Naquela noite descobri o prazer inverossímil de contemplar, sem as angústias do
desejo e os estorvos do pudor, o corpo de uma mulher adormecida.
Levantei-me
às cinco, inquieto porque minha crônica dominical deveria estar na mesa da redação
antes do meio-dia. Fiz minha deposição pontual, ainda com os ardores da lua
cheia, e quando soltei a corrente da água senti que meus rancores do passado
foram-se embora pelos canos. Quando voltei fresco e vestido ao dormitório, a
menina dormia de barriga para cima na luz conciliadora do amanhecer,
atravessada lado a lado na cama, com os braços abertos em cruz e dona absoluta
da sua virgindade. Que Deus a conserve, disse a ela. Todo dinheiro que me
sobrava, o dela e o meu, pus no travesseiro, e me despedi para sempre e nunca
mais com um beijo em sua testa.
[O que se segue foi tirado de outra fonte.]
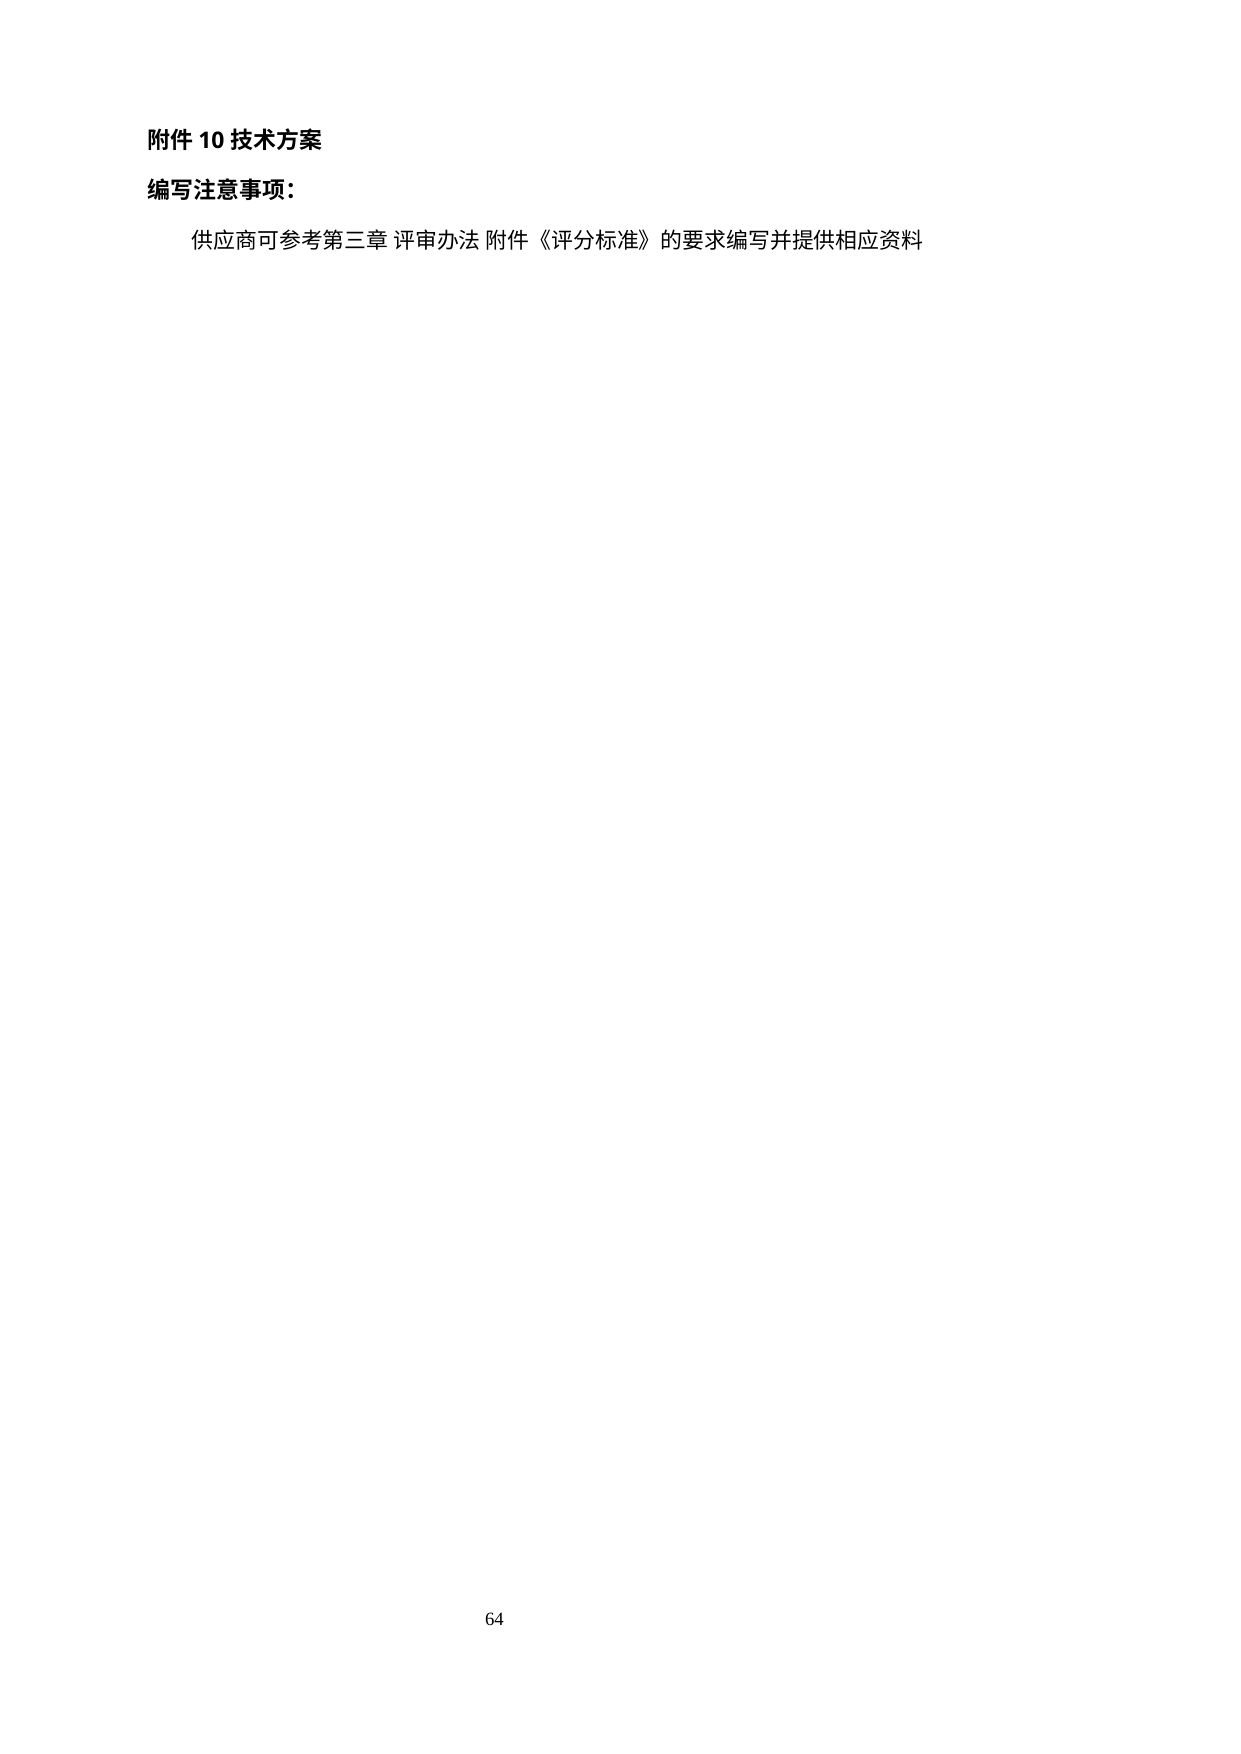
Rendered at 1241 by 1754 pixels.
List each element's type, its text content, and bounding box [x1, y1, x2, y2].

A casa, como todo bordel ao amanhecer, era a
coisa mais parecida com o paraíso. Saí pelo portão do pomar para não encontrar
ninguém. Debaixo do sol abrasador da rua comecei a sentir o peso dos meus
noventa anos, e a contar minuto a minuto os minutos das noites que me faltavam
para morrer.
Gabriel
García Marques in. “Memória de minhas putas tristes” Ed. Record, 2005, pp. 31–36.